A few weeks ago, while I was working on an HAProxy issue related to thread locking contention, I found myself running some tests on a server with an 8-core, 16-thread Intel Xeon W2145 processor that we have in our lab. Although my intention wasn’t to benchmark the proxy, I observed HAProxy reach 1.03 million HTTP requests per second. I suddenly recalled all the times that I’d told people around me, “The day we cross the million-requests-per-second barrier, I’ll write about it.” So, I have to stand by my promise!

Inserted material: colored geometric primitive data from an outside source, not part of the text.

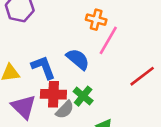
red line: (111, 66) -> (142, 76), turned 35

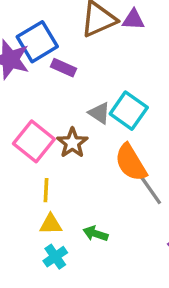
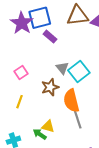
pink square: (34, 141) -> (21, 73), size x0.6
brown star: (72, 143) -> (50, 87), moved
yellow triangle: (51, 224) -> (48, 126), moved

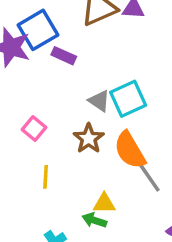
cyan square: (79, 71) -> (128, 99), turned 30

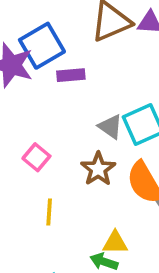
purple rectangle: (64, 56) -> (71, 75), turned -30

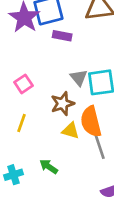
yellow triangle: (115, 243) -> (71, 131), moved

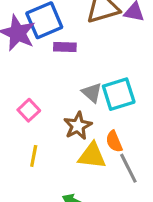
orange semicircle: (91, 122) -> (114, 141), size x0.6
yellow triangle: (71, 131) -> (92, 156), size x1.4

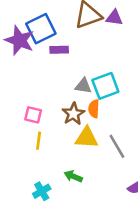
gray triangle: (92, 93) -> (83, 86), turned -30
pink square: (29, 110) -> (33, 115), moved, turned -30
orange semicircle: (114, 141) -> (94, 109), moved, turned 30

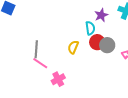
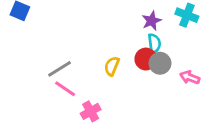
cyan semicircle: (90, 28) -> (154, 43), moved
gray line: (36, 49) -> (59, 69), turned 54

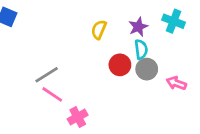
red circle: (146, 59) -> (120, 65), moved
yellow semicircle: (112, 66) -> (99, 30), moved

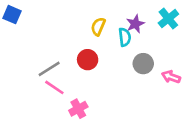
cyan cross: (174, 21) -> (168, 19), turned 30
cyan semicircle: (141, 49) -> (125, 37), moved
red circle: (120, 65) -> (88, 60), moved

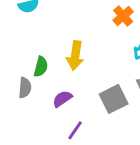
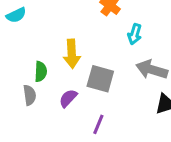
gray square: (114, 99) -> (100, 79), moved, turned -36
purple line: (75, 130) -> (98, 124), moved

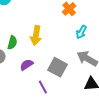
gray square: (100, 79) -> (57, 67), moved
purple line: (98, 124) -> (43, 87), turned -64

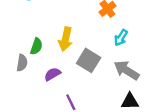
gray square: (57, 67) -> (89, 60), moved

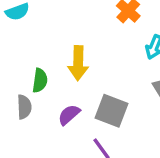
gray square: (89, 60) -> (111, 111), moved

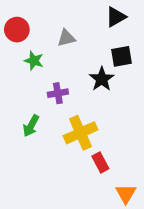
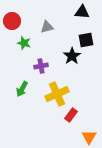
black triangle: (116, 17) -> (82, 12), turned 35
red rectangle: (100, 162) -> (71, 115), turned 64

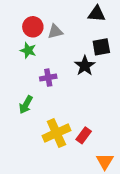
red circle: (12, 21) -> (33, 27), moved
yellow cross: (57, 94) -> (56, 133), moved

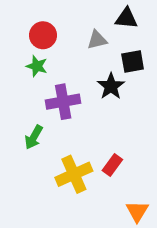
gray triangle: (55, 32) -> (97, 40), moved
purple cross: (48, 78) -> (63, 102), size x1.5
red rectangle: (84, 135) -> (112, 165), moved

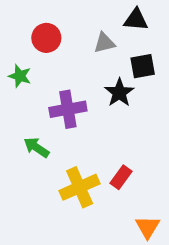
green star: (37, 66) -> (20, 76), moved
green arrow: (34, 137) -> (36, 147), turned 95

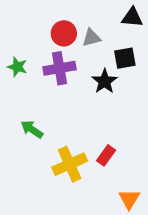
black triangle: (136, 20) -> (132, 17), moved
red circle: (46, 38) -> (64, 33), moved
purple cross: (68, 109) -> (59, 68), moved

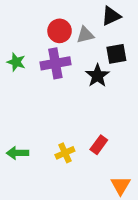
black triangle: (132, 17) -> (111, 16), moved, turned -30
green arrow: (32, 129) -> (17, 153), moved, turned -35
yellow cross: (70, 164) -> (65, 153), size x0.6

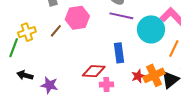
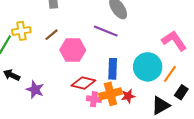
purple line: (121, 16) -> (106, 31), moved
pink hexagon: (77, 18) -> (73, 50), moved
cyan circle: (151, 29) -> (148, 67), moved
orange cross: (154, 75) -> (110, 94), moved

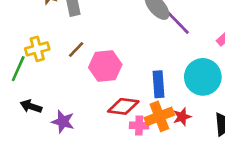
purple line: (106, 31) -> (177, 22), moved, turned 30

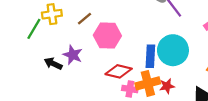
cyan circle: (203, 77) -> (173, 50), moved
black arrow: (31, 106) -> (53, 64), moved
purple star: (63, 122) -> (73, 55), moved

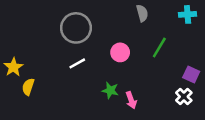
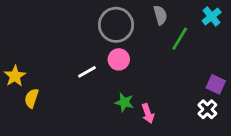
cyan cross: (188, 14) -> (212, 16), turned -35
gray circle: (76, 28) -> (116, 25), moved
green line: (159, 48) -> (180, 39), moved
pink circle: (120, 52) -> (119, 59), moved

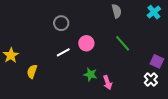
gray circle: (116, 25) -> (61, 23), moved, size x0.6
green line: (180, 39) -> (123, 43), moved, turned -72
yellow semicircle: (32, 98) -> (32, 71), moved

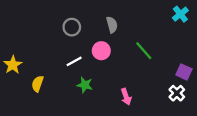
gray semicircle: (117, 11) -> (112, 25), moved
green star: (90, 74) -> (85, 85), moved

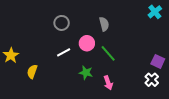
gray semicircle: (112, 25) -> (104, 24), moved
green line: (144, 51) -> (108, 53), moved
green star: (85, 85) -> (86, 73), moved

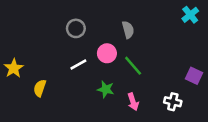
white cross: (152, 80) -> (173, 102), moved, turned -32

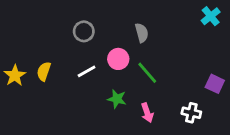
yellow semicircle: (40, 88) -> (44, 71), moved

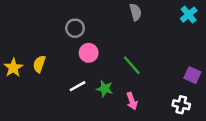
gray semicircle: (142, 33) -> (136, 12), moved
pink circle: (118, 59) -> (89, 53), moved
white line: (87, 71) -> (78, 86), moved
white cross: (191, 113) -> (181, 105), moved

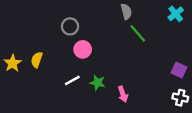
green line: (132, 65) -> (138, 33), moved
white cross: (181, 105) -> (180, 98), moved

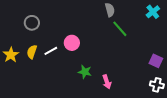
gray circle: (70, 26) -> (32, 23), moved
white line: (72, 80) -> (51, 51), moved

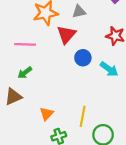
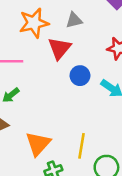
orange triangle: (47, 114) -> (38, 144), size x1.5

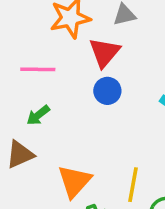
blue circle: (80, 76) -> (107, 91), moved

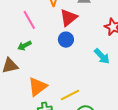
pink line: (38, 69) -> (29, 20), turned 48
yellow line: (133, 185) -> (70, 95), turned 42

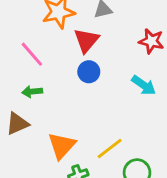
green arrow: (24, 46) -> (32, 92), turned 32

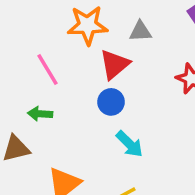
cyan arrow: (144, 85) -> (129, 144), moved

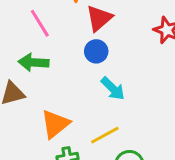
green arrow: (40, 114) -> (34, 62), size x1.4

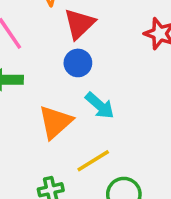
orange triangle: (55, 124) -> (55, 122), moved

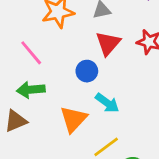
red triangle: (79, 24) -> (108, 43), moved

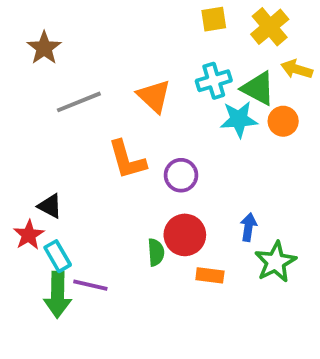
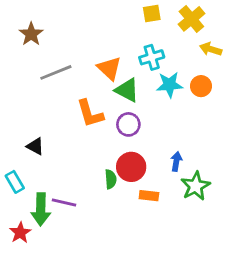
green triangle: (258, 88) -> (127, 90), moved
red star: (29, 235) -> (20, 233), moved
cyan rectangle: (58, 256) -> (15, 182), moved

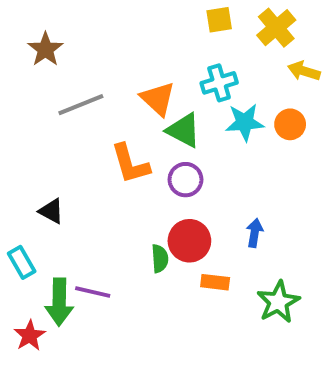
green star: (196, 186) -> (278, 302), moved

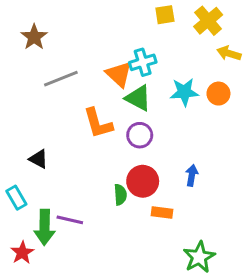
cyan cross: (219, 83) -> (143, 62), moved
green star: (278, 302) -> (199, 257), moved

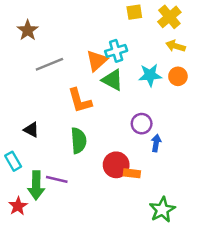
yellow arrow: (229, 53) -> (176, 46), moved
orange triangle: (119, 74) -> (97, 61), turned 35
purple circle: (140, 135) -> (142, 124), moved
red circle: (143, 181) -> (116, 165), moved
green semicircle: (120, 195) -> (79, 141), moved, size x1.5

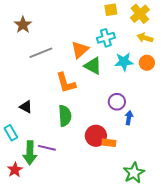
cyan cross: (116, 51) -> (106, 38), moved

I wanted to see how that would scale on more cores. I had got access to some of the new Arm-based AWS Graviton2 instances which provide up to 64 cores. To give you an idea of their design, each core uses its own L2 cache and there’s a single L3 cache shared by all cores. You can see this yourself if you run lscpu on one of these machines, which will show the number of cores and how caches are shared:
I had been extremely impressed by them, especially when we were encouraged by @AGSaidi to switch to the new Arm Large System Extensions (LSE) atomic instructions, for which we already had some code available but never tested on such a large scale, and which had totally unlocked the true power of these machines. So that looked like a fantastic opportunity to combine everything and push our benchmarks of HAProxy to the next level! If you are compiling HAProxy with gcc 9.3.0, include the flag -march=armv8.1-a to enable LSE atomic instructions. With gcc version 10.2.0, LSE is enabled by default.